The Wilderness Act in Rocky Mountain National Park

Learn about the steps Rocky Mountain National Park has taken to ensure that the majority of the park remains untouched by human development and how that plays out today.

In 2009 the United States Congress agreed to set aside 94 percent of Rocky Mountain National Park as designated wilderness. This act was the result of a thirty-five-year process. The National Wilderness Preservation System (NWPS), of which most of Rocky is now a part, receives much greater protection than other national lands but also has to adhere to much higher standards. In these lands mining, logging, mechanized vehicles, road building, etc., are not allowed, while noninvasive activities such as hiking, skiing, fishing, climbing, and snowshoeing are permitted.

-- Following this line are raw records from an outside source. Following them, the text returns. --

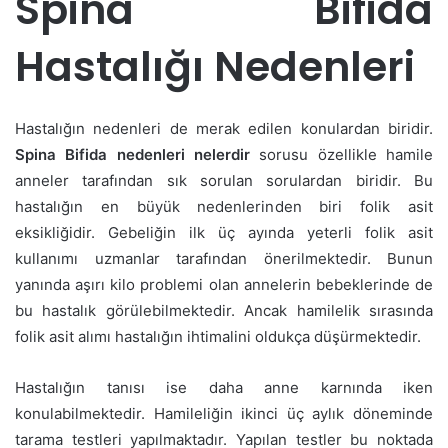
Spina Bifida
Hastalığı Nedenleri
Hastalığın nedenleri de merak edilen konulardan biridir.
Spina Bifida nedenleri nelerdir
sorusu özellikle hamile
anneler tarafından sık sorulan sorulardan biridir. Bu
hastalığın en büyük nedenlerinden biri folik asit
eksikliğidir. Gebeliğin ilk üç ayında yeterli folik asit
kullanımı uzmanlar tarafından önerilmektedir. Bunun
yanında aşırı kilo problemi olan annelerin bebeklerinde de
bu hastalık görülebilmektedir. Ancak hamilelik sırasında
folik asit alımı hastalığın ihtimalini oldukça düşürmektedir.
Hastalığın tanısı ise daha anne karnında iken
konulabilmektedir. Hamileliğin ikinci üç aylık döneminde
tarama testleri yapılmaktadır. Yapılan testler bu noktada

These areas operate under a Leave No Trace policy. The NWPS describes wilderness as “an area where the earth and its community of life are untrammeled by man, where man himself is a visitor who does not remain." It is further defined as "an area of undeveloped Federal land retaining its primeval character and influence, without permanent improvements or human habitation, which is protected and managed so as to preserve its natural conditions." The hope is that by treating these areas as true wilderness, the various ecosystems within it will be able to thrive for thousands of years with little damage by people.

Summer Dream
Summer in a remote area of Rocky Mountain National Park

Because of this status, the Park Service greatly limits its own activity in the wilderness areas. You will not find park employees driving snowmobiles or ATVs into the backcountry to patrol or conduct rescues. You will not see emergency phones or radios. You will find signage to be at a bare minimum, requiring you to be your own navigator. There are no handrails on steep trails. You will also notice that trail crews are using manual tools to do the backbreaking work of trail repair rather than noisier modern power tools, thereby keeping the forest a peaceful place so that the creatures who live there can flourish. The NPS takes great effort to keep the wilderness truly wild and not to tame it. They understand the value of having lands where nature can thrive without the impact of humankind. Those who venture into the backcountry need to realize that it is true wilderness with all of the beauty and dangers that come with it.